Chemical Synthesis and Biological Analysis of Novel Small Molecule Inhibitors of Glioblastoma
James Merritt, NJCSTM

Over the past three years, in collaboration with Dr. Coniglio's group at NJCSTM, we have discovered that the cell receptor CCR1 is involved in the communication and trafficking of cells involved in glioblastoma, brain cancer. Current treatments for glioblastoma involve surgery to remove the tumor and aggressive chemotherapy with low patient survival rates, typically only two years. Students participating in the Medicinal Chemistry Stream Group Scholars Research Program (GSSRP), Research First Initiative (RFI) and Independent Research at NJCSTM will design and prepare novel compounds. Students will learn standard organic chemistry synthetic approaches for compound synthesis, purification and analysis. Each student will prepare at least one novel compound for this research effort. The chemical methods for preparation of these compounds are relatively simple allowing high school and freshmen student participation in an advanced medicinal chemistry research program. Required reagents, chemical and supplies are readily available at NJCSTM or from commercial vendors. Final compounds meeting purity specifications of at least 90% by HPLC and NMR analysis will be shipped for testing of inhibition of CCR1 which will be performed by a commercial vendor that we already use for this analysis. Compounds that meet a potency criteria of at least 50% inhibition at a concentration of 500 nM will be tested in a glioblastoma cell assay at NJCSTM. Structure-Activity analysis will determine design and synthesis of additional compounds to be prepared by subsequent groups of students. FFRA funding supports payment of student stipends for Kean students assisting with the GSSRP, for purchase of specialty chemicals for use in the research, and for testing of compounds by the external vendor.

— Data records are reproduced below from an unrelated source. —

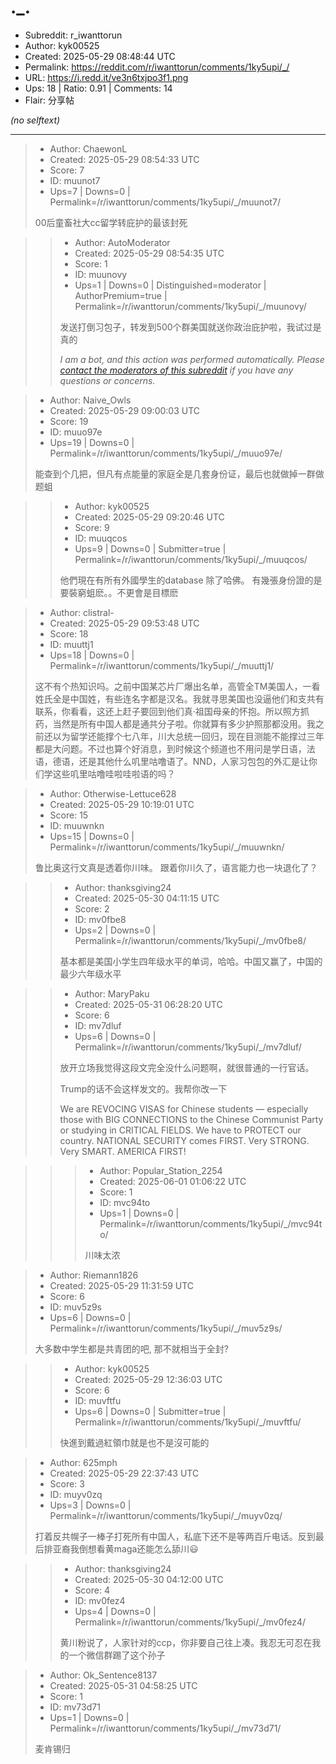 # ._.

- Subreddit: r_iwanttorun
- Author: kyk00525
- Created: 2025-05-29 08:48:44 UTC
- Permalink: https://reddit.com/r/iwanttorun/comments/1ky5upi/_/
- URL: https://i.redd.it/ve3n6txjpo3f1.png
- Ups: 18 | Ratio: 0.91 | Comments: 14
- Flair: 分享帖

_(no selftext)_

---

> - Author: ChaewonL
> - Created: 2025-05-29 08:54:33 UTC
> - Score: 7
> - ID: muunot7
> - Ups=7 | Downs=0 | Permalink=/r/iwanttorun/comments/1ky5upi/_/muunot7/
>
> 00后童畜社大cc留学转庇护的最该封死

>> - Author: AutoModerator
>> - Created: 2025-05-29 08:54:35 UTC
>> - Score: 1
>> - ID: muunovy
>> - Ups=1 | Downs=0 | Distinguished=moderator | AuthorPremium=true | Permalink=/r/iwanttorun/comments/1ky5upi/_/muunovy/
>>
>> 发送打倒习包子，转发到500个群美国就送你政治庇护啦，我试过是真的
>> 
>> *I am a bot, and this action was performed automatically. Please [contact the moderators of this subreddit](/message/compose/?to=/r/iwanttorun) if you have any questions or concerns.*

> - Author: Naive_Owls
> - Created: 2025-05-29 09:00:03 UTC
> - Score: 19
> - ID: muuo97e
> - Ups=19 | Downs=0 | Permalink=/r/iwanttorun/comments/1ky5upi/_/muuo97e/
>
> 能查到个几把，但凡有点能量的家庭全是几套身份证，最后也就做掉一群做题蛆

>> - Author: kyk00525
>> - Created: 2025-05-29 09:20:46 UTC
>> - Score: 9
>> - ID: muuqcos
>> - Ups=9 | Downs=0 | Submitter=true | Permalink=/r/iwanttorun/comments/1ky5upi/_/muuqcos/
>>
>> 他們現在有所有外國學生的database 除了哈佛。 有幾張身份證的是要裝窮蛆麽。。不更會是目標麽

> - Author: clistral-
> - Created: 2025-05-29 09:53:48 UTC
> - Score: 18
> - ID: muuttj1
> - Ups=18 | Downs=0 | Permalink=/r/iwanttorun/comments/1ky5upi/_/muuttj1/
>
> 这不有个热知识吗。之前中国某芯片厂爆出名单，高管全TM美国人，一看姓氏全是中国姓，有些连名字都是汉名。我就寻思美国也没逼他们和支共有联系，你看看，这还上赶子要回到他们真·祖国母亲的怀抱。所以照方抓药，当然是所有中国人都是通共分子啦。你就算有多少护照那都没用。我之前还以为留学还能撑个七八年，川大总统一回归，现在目测能不能撑过三年都是大问题。不过也算个好消息，到时候这个频道也不用问是学日语，法语，德语，还是其他什么叽里咕噜语了。NND，人家习包包的外汇是让你们学这些叽里咕噜哇啦哇啦语的吗？

> - Author: Otherwise-Lettuce628
> - Created: 2025-05-29 10:19:01 UTC
> - Score: 15
> - ID: muuwnkn
> - Ups=15 | Downs=0 | Permalink=/r/iwanttorun/comments/1ky5upi/_/muuwnkn/
>
> 鲁比奥这行文真是透着你川味。
> 跟着你川久了，语言能力也一块退化了？

>> - Author: thanksgiving24
>> - Created: 2025-05-30 04:11:15 UTC
>> - Score: 2
>> - ID: mv0fbe8
>> - Ups=2 | Downs=0 | Permalink=/r/iwanttorun/comments/1ky5upi/_/mv0fbe8/
>>
>> 基本都是美国小学生四年级水平的单词，哈哈。中国又赢了，中国的最少六年级水平

>> - Author: MaryPaku
>> - Created: 2025-05-31 06:28:20 UTC
>> - Score: 6
>> - ID: mv7dluf
>> - Ups=6 | Downs=0 | Permalink=/r/iwanttorun/comments/1ky5upi/_/mv7dluf/
>>
>> 放开立场我觉得这段文完全没什么问题啊，就很普通的一行官话。
>> 
>> Trump的话不会这样发文的。我帮你改一下
>> 
>> >  
>> We are REVOCING VISAS for Chinese students — especially those with BIG CONNECTIONS to the Chinese Communist Party or studying in CRITICAL FIELDS. We have to PROTECT our country. NATIONAL SECURITY comes FIRST. Very STRONG. Very SMART. AMERICA FIRST!

>>> - Author: Popular_Station_2254
>>> - Created: 2025-06-01 01:06:22 UTC
>>> - Score: 1
>>> - ID: mvc94to
>>> - Ups=1 | Downs=0 | Permalink=/r/iwanttorun/comments/1ky5upi/_/mvc94to/
>>>
>>> 川味太浓

> - Author: Riemann1826
> - Created: 2025-05-29 11:31:59 UTC
> - Score: 6
> - ID: muv5z9s
> - Ups=6 | Downs=0 | Permalink=/r/iwanttorun/comments/1ky5upi/_/muv5z9s/
>
> 大多数中学生都是共青团的吧, 那不就相当于全封?

>> - Author: kyk00525
>> - Created: 2025-05-29 12:36:03 UTC
>> - Score: 6
>> - ID: muvftfu
>> - Ups=6 | Downs=0 | Submitter=true | Permalink=/r/iwanttorun/comments/1ky5upi/_/muvftfu/
>>
>> 快進到戴過紅領巾就是也不是沒可能的

> - Author: 625mph
> - Created: 2025-05-29 22:37:43 UTC
> - Score: 3
> - ID: muyv0zq
> - Ups=3 | Downs=0 | Permalink=/r/iwanttorun/comments/1ky5upi/_/muyv0zq/
>
> 打着反共幌子一棒子打死所有中国人，私底下还不是等两百斤电话。反到最后排亚裔我倒想看黄maga还能怎么舔川😃

>> - Author: thanksgiving24
>> - Created: 2025-05-30 04:12:00 UTC
>> - Score: 4
>> - ID: mv0fez4
>> - Ups=4 | Downs=0 | Permalink=/r/iwanttorun/comments/1ky5upi/_/mv0fez4/
>>
>> 黄川粉说了，人家针对的ccp，你非要自己往上凑。我忍无可忍在我的一个微信群踢了这个孙子

> - Author: Ok_Sentence8137
> - Created: 2025-05-31 04:58:25 UTC
> - Score: 1
> - ID: mv73d71
> - Ups=1 | Downs=0 | Permalink=/r/iwanttorun/comments/1ky5upi/_/mv73d71/
>
> 麦肯锡归
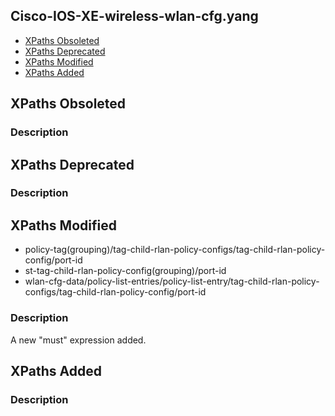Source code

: ## Cisco-IOS-XE-wireless-wlan-cfg.yang


- [XPaths Obsoleted](#xpaths-obsoleted)
- [XPaths Deprecated](#xpaths-deprecated)
- [XPaths Modified](#xpaths-modified)
- [XPaths Added](#xpaths-added)

## XPaths Obsoleted

### Description

## XPaths Deprecated

### Description

## XPaths Modified

- policy-tag(grouping)/tag-child-rlan-policy-configs/tag-child-rlan-policy-config/port-id
- st-tag-child-rlan-policy-config(grouping)/port-id
- wlan-cfg-data/policy-list-entries/policy-list-entry/tag-child-rlan-policy-configs/tag-child-rlan-policy-config/port-id

### Description

A new "must" expression added.

## XPaths Added

### Description
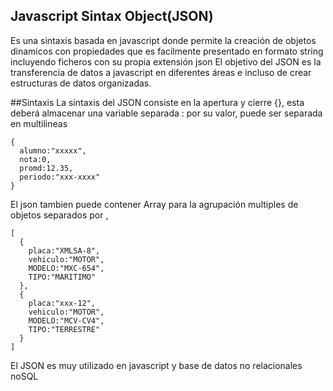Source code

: ## Javascript Sintax Object(JSON)
Es una sintaxis basada en javascript donde permite la creación de objetos dinamicos con propiedades que es facilmente presentado en formato string incluyendo ficheros con su propia extensión json
El objetivo del JSON es la transferencia de datos a javascript en diferentes áreas e incluso de crear estructuras de datos organizadas.

##Sintaxis
La sintaxis del JSON consiste en la apertura y cierre {}, esta deberá almacenar una variable separada : por su valor, puede ser separada en multilineas
    
    {
      alumno:"xxxxx",
      nota:0,
      promd:12.35,
      periodo:"xxx-xxxx"
    }
El json tambien puede contener Array para la agrupación multiples de objetos separados por ,
    
    [
      {
        placa:"XMLSA-8",
        vehiculo:"MOTOR",
        MODELO:"MXC-654",
        TIPO:"MARITIMO"
      },
      {
        placa:"xxx-12",
        vehiculo:"MOTOR",
        MODELO:"MCV-CV4",
        TIPO:"TERRESTRE"
      }
    ]
    
  El JSON es muy utilizado en javascript y base de datos no relacionales noSQL
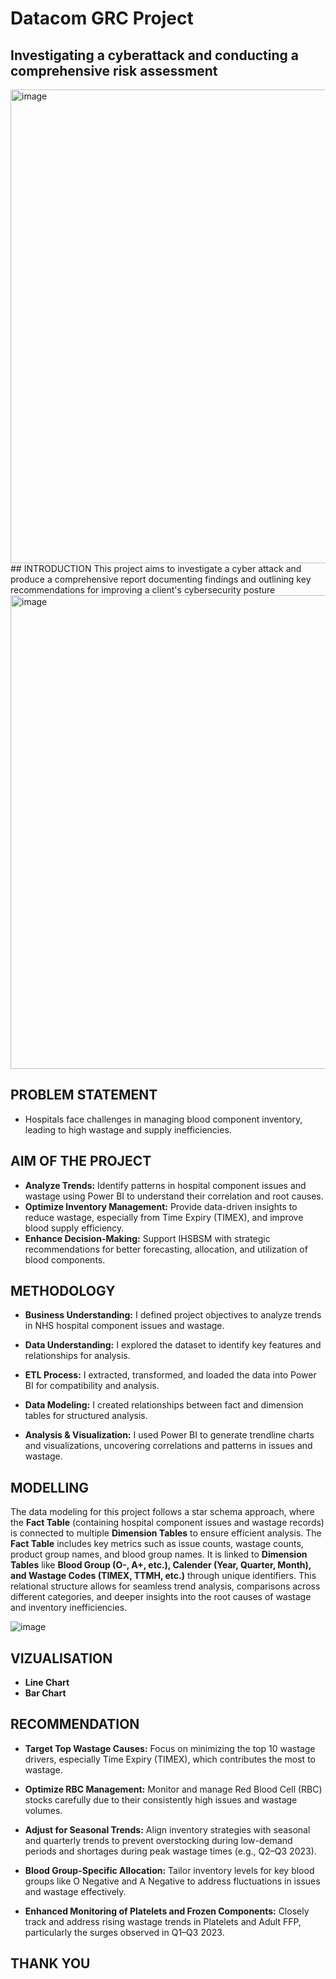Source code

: # Datacom GRC Project
## Investigating a cyberattack and conducting a comprehensive risk assessment 
<img width="1151" height="758" alt="image" src="https://github.com/user-attachments/assets/c55b8077-0e5e-448f-adc8-9c4f641c302b" />
## INTRODUCTION
This project aims to investigate a cyber attack and produce a comprehensive report documenting findings and outlining key recommendations for improving a client's cybersecurity posture
<img width="1151" height="758" alt="image" src="https://github.com/user-attachments/assets/70e4406b-2a4b-41eb-a4ba-6ba4eb5251ae" />

## PROBLEM STATEMENT
- Hospitals face challenges in managing blood component inventory, leading to high wastage and supply inefficiencies.
## AIM OF THE PROJECT
- **Analyze Trends:** Identify patterns in hospital component issues and wastage using Power BI to understand their correlation and root causes.
- **Optimize Inventory Management:** Provide data-driven insights to reduce wastage, especially from Time Expiry (TIMEX), and improve blood supply efficiency.
- **Enhance Decision-Making:** Support IHSBSM with strategic recommendations for better forecasting, allocation, and utilization of blood components.

## METHODOLOGY 
- **Business Understanding:** I defined project objectives to analyze trends in NHS hospital
component issues and wastage.
- **Data Understanding:** I explored the dataset to identify key features and
relationships for analysis.

- **ETL Process:** I extracted, transformed, and loaded the data into Power BI for
compatibility and analysis.

- **Data Modeling:** I created relationships between fact and dimension tables for
structured analysis.

- **Analysis & Visualization:** I used Power BI to generate trendline charts and
visualizations, uncovering correlations and patterns in issues and wastage.

## MODELLING
The data modeling for this project follows a star schema approach, where the **Fact Table** (containing hospital component issues and wastage records) is connected to multiple **Dimension Tables** to ensure efficient analysis. The **Fact Table** includes key metrics such as issue counts, wastage counts, product group names, and blood group names. It is linked to **Dimension Tables** like **Blood Group (O-, A+, etc.), Calender (Year, Quarter, Month), and Wastage Codes (TIMEX, TTMH, etc.)** through unique identifiers. This relational structure allows for seamless trend analysis, comparisons across different categories, and deeper insights into the root causes of wastage and inventory inefficiencies.

![image](https://github.com/user-attachments/assets/2e3e66b0-be62-4eff-affd-e1f42defe90c)

## VIZUALISATION
- **Line Chart**
- **Bar Chart**

## RECOMMENDATION
- **Target Top Wastage Causes:** Focus on minimizing the top 10 wastage drivers, especially Time Expiry (TIMEX), which contributes the most to wastage.

- **Optimize RBC Management:** Monitor and manage Red Blood Cell (RBC) stocks carefully due to their consistently high issues and wastage volumes.

- **Adjust for Seasonal Trends:** Align inventory strategies with seasonal and quarterly trends to prevent overstocking during low-demand periods and shortages during peak wastage times (e.g., Q2–Q3 2023).

- **Blood Group-Specific Allocation:** Tailor inventory levels for key blood groups like O Negative and A Negative to address fluctuations in issues and wastage effectively.

- **Enhanced Monitoring of Platelets and Frozen Components:** Closely track and address rising wastage trends in Platelets and Adult FFP, particularly the surges observed in Q1–Q3 2023.

## THANK YOU
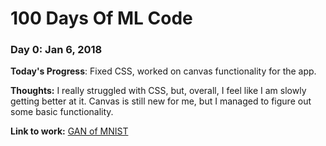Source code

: # 100 Days Of ML Code

### Day 0: Jan 6, 2018

**Today's Progress**: Fixed CSS, worked on canvas functionality for the app.

**Thoughts:** I really struggled with CSS, but, overall, I feel like I am slowly getting better at it. Canvas is still new for me, but I managed to figure out some basic functionality.

**Link to work:** [GAN of MNIST](https://medium.com/@jonathan_hui/gan-some-cool-applications-of-gans-4c9ecca35900)
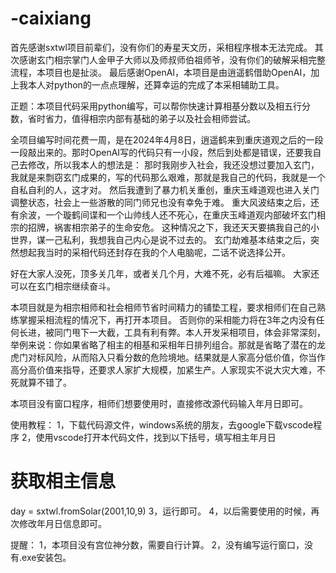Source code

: # -caixiang
首先感谢sxtwl项目前辈们，没有你们的寿星天文历，采相程序根本无法完成。
其次感谢玄门相宗掌门人金甲子大师以及师叔师伯祖师爷，没有你们的破解采相完整流程，本项目也是扯淡。
最后感谢OpenAI，本项目是由逍遥鹤借助OpenAI，加上我本人对python的一点点理解，还算幸运的完成了本采相辅助工具。

正题：本项目代码采用python编写，可以帮你快速计算相基分数以及相五行分数，省时省力，值得相宗内部有基础的弟子以及社会相师尝试。

全项目编写时间花费一周，是在2024年4月8日，逍遥鹤来到重庆道观之后的一段一段敲出来的。那时OpenAI写的代码只有一小段，然后到处都是错误，还要我自己去修改，所以我本人的想法是：
那时我刚步入社会，我还没想过要加入玄门，我就是来剽窃玄门成果的，写的代码那么艰难，那就是我自己的代码，我就是一个自私自利的人，这才对。
然后我遭到了暴力机关重创，重庆玉峰道观也进入关门调整状态，社会上一些游散的同门师兄也没有幸免于难。
重大风波结束之后，还有余波，一个璇鹤间谍和一个山帅线人还不死心，在重庆玉峰道观内部破坏玄门相宗的招牌，祸害相宗弟子的生命安危。
这种情况之下，我还天天要搞我自己的小世界，谋一己私利，我想我自己内心是说不过去的。
玄门劫难基本结束之后，突然想起我当时的采相代码还封存在我的个人电脑呢，二话不说选择公开。

好在大家人没死，顶多关几年，或者关几个月，大难不死，必有后福嘛。
大家还可以在玄门相宗继续奋斗。

本项目就是为相宗相师和社会相师节省时间精力的铺垫工程，要求相师们在自己熟练掌握采相流程的情况下，再打开本项目。
否则你的采相能力将在3年之内没有任何长进，被同门甩下一大截，工具有利有弊。本人开发采相项目，体会非常深刻，举例来说：你如果省略了相主的相基和采相年日排列组合。那就是省略了潜在的龙虎门对标风险，从而陷入只看分数的危险境地。结果就是人家高分低价值，你当作高分高价值来指导，还要求人家扩大规模，加紧生产。人家现实不说大灾大难，不死就算不错了。

本项目没有窗口程序，相师们想要使用时，直接修改源代码输入年月日即可。

使用教程：
1，下载代码源文件，windows系统的朋友，去google下载vscode程序
2，使用vscode打开本代码文件，找到以下括号，填写相主年月日
# 获取相主信息
day = sxtwl.fromSolar(2001,10,9)
3，运行即可。
4，以后需要使用的时候，再次修改年月日信息即可。

提醒：
1，本项目没有宫位神分数，需要自行计算。
2，没有编写运行窗口，没有.exe安装包。
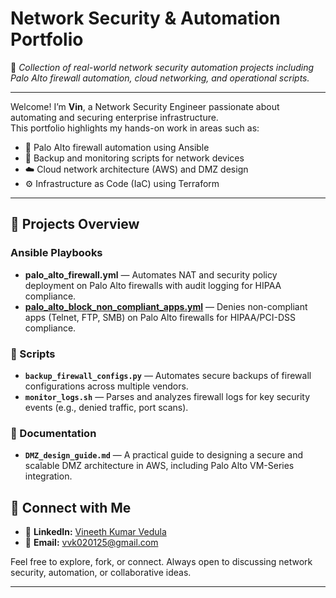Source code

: # Network Security & Automation Portfolio

📌 *Collection of real-world network security automation projects including Palo Alto firewall automation, cloud networking, and operational scripts.*

---

Welcome! I’m **Vin**, a Network Security Engineer passionate about automating and securing enterprise infrastructure.  
This portfolio highlights my hands-on work in areas such as:

- 🔐 Palo Alto firewall automation using Ansible  
- 🔄 Backup and monitoring scripts for network devices  
- ☁️ Cloud network architecture (AWS) and DMZ design  
- ⚙️ Infrastructure as Code (IaC) using Terraform  

---

## 🔧 Projects Overview

### Ansible Playbooks
- **palo_alto_firewall.yml** — Automates NAT and security policy deployment on Palo Alto firewalls with audit logging for HIPAA compliance.
- **[palo_alto_block_non_compliant_apps.yml](https://gist.github.com/vin18-byte/7148362aba86cdd3f564fd257139ab66)** — Denies non-compliant apps (Telnet, FTP, SMB) on Palo Alto firewalls for HIPAA/PCI-DSS compliance.


### 📁 Scripts
- **`backup_firewall_configs.py`** — Automates secure backups of firewall configurations across multiple vendors.
- **`monitor_logs.sh`** — Parses and analyzes firewall logs for key security events (e.g., denied traffic, port scans).

### 📁 Documentation
- **`DMZ_design_guide.md`** — A practical guide to designing a secure and scalable DMZ architecture in AWS, including Palo Alto VM-Series integration.



## 🤝 Connect with Me

- 🔗 **LinkedIn:** [Vineeth Kumar Vedula](https://www.linkedin.com/in/vineeth-kumar-vedula-063601135/)  
- 📧 **Email:** vvk020125@gmail.com

Feel free to explore, fork, or connect. Always open to discussing network security, automation, or collaborative ideas.

---


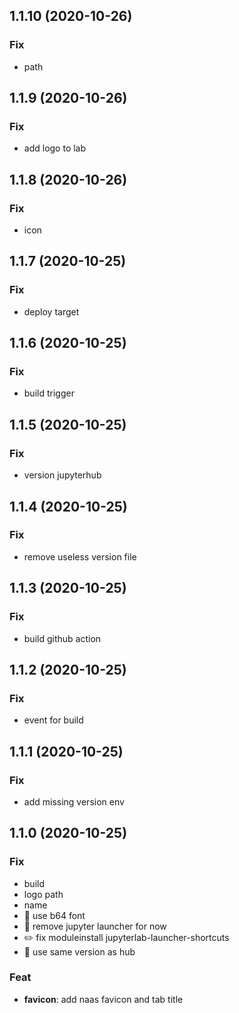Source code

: ## 1.1.10 (2020-10-26)

### Fix

- path

## 1.1.9 (2020-10-26)

### Fix

- add logo to lab

## 1.1.8 (2020-10-26)

### Fix

- icon

## 1.1.7 (2020-10-25)

### Fix

- deploy target

## 1.1.6 (2020-10-25)

### Fix

- build trigger

## 1.1.5 (2020-10-25)

### Fix

- version jupyterhub

## 1.1.4 (2020-10-25)

### Fix

- remove useless version file

## 1.1.3 (2020-10-25)

### Fix

- build github action

## 1.1.2 (2020-10-25)

### Fix

- event for build

## 1.1.1 (2020-10-25)

### Fix

- add missing version env

## 1.1.0 (2020-10-25)

### Fix

- build
- logo path
- name
- :bug: use b64 font
- :bug: remove jupyter launcher for now
- :pencil2: fix moduleinstall  jupyterlab-launcher-shortcuts
- :bug: use same version as hub

### Feat

- **favicon**: add naas favicon and tab title
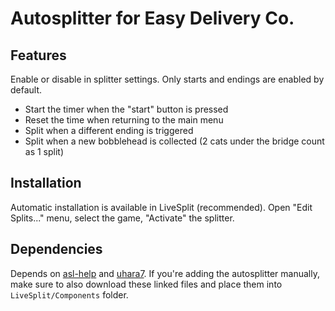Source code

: # Autosplitter for Easy Delivery Co.

## Features

Enable or disable in splitter settings.
Only starts and endings are enabled by default.

* Start the timer when the "start" button is pressed
* Reset the time when returning to the main menu
* Split when a different ending is triggered
* Split when a new bobblehead is collected (2 cats under the bridge count as 1 split)

## Installation

Automatic installation is available in LiveSplit (recommended).
Open "Edit Splits..." menu, select the game, "Activate" the splitter.

## Dependencies

Depends on [asl-help](https://github.com/just-ero/asl-help/blob/9a17c5ec7108aba1fe1932358703f4e6adaa6b2c/lib/asl-help) and [uhara7](https://github.com/ru-mii/uhara/blob/760ebf7c8861b248d6b0349e483a31705eb6a8ba/bin/uhara7).
If you're adding the autosplitter manually, make sure to also download these linked files and place them into `LiveSplit/Components` folder.
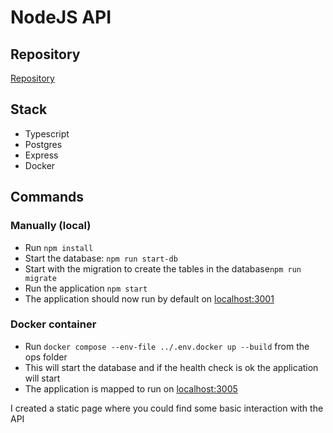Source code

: # NodeJS API
## Repository
[Repository](https://github.com/KennyMaes/nodejs-backend-web)

## Stack
- Typescript
- Postgres
- Express
- Docker

## Commands
### Manually (local)
- Run `npm install`
- Start the database: `npm run start-db`
- Start with the migration to create the tables in the database`npm run migrate`
- Run the application `npm start`
- The application should now run by default on [localhost:3001](http://localHost:3001)

### Docker container
- Run `docker compose --env-file ../.env.docker up --build` from the ops folder
- This will start the database and if the health check is ok the application will start
- The application is mapped to run on [localhost:3005](http://localHost:3005)

I created a static page where you could find some basic interaction with the API

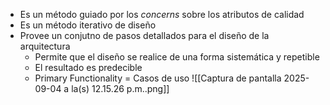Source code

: - Es un método guiado por los *concerns* sobre los atributos de calidad
- Es un método iterativo de diseño
- Provee un conjutno de pasos detallados para el diseño de la arquitectura
	- Permite que el diseño se realice de una forma sistemática y repetible
	- El resultado es predecible
	- Primary Functionality = Casos de uso
	 ![[Captura de pantalla 2025-09-04 a la(s) 12.15.26 p.m..png]]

Identification and Characterization of Natural Plant Molecules Having Antimicrobial Effects
Dil Ramanathan, NJCSTM

Antibiotic resistance (AR) of microorganisms is becoming a serious threat to public health at global levels. We often hear of the issues related to a patient entering into the hospital for cure of one diseases and end up having a more dangerous secondary infection probably from drug resistant bacteria/fungi. In recent years all our important antibiotics have started losing their efficiency. Even health organizations like CDC and WHO have showed alarming concerns against these antibiotic resistant microbes. In our project, we propose to find novel antibiotic compounds from natural plants and analyze their antimicrobial effects. We propose to study three medicinally important plants namely; Moringa Plant, Mochras (Bombax malabarica) and Shatavari (Asparagus racemosus) in this project. Specific aims of our research will include: Aim 1.) Preparation of plant extracts, analysis and identification of compounds present in these extracts. GC-MS, HPLC and other chromatographic techniques will be used to achieve this objective. Aim 2.) Antimicrobial testing of plant extracts obtained from aim 1. Bacterial strains of Escherichia coli and Staphylococcus aureus will be used for testing antimicrobial effects of these plant extracts.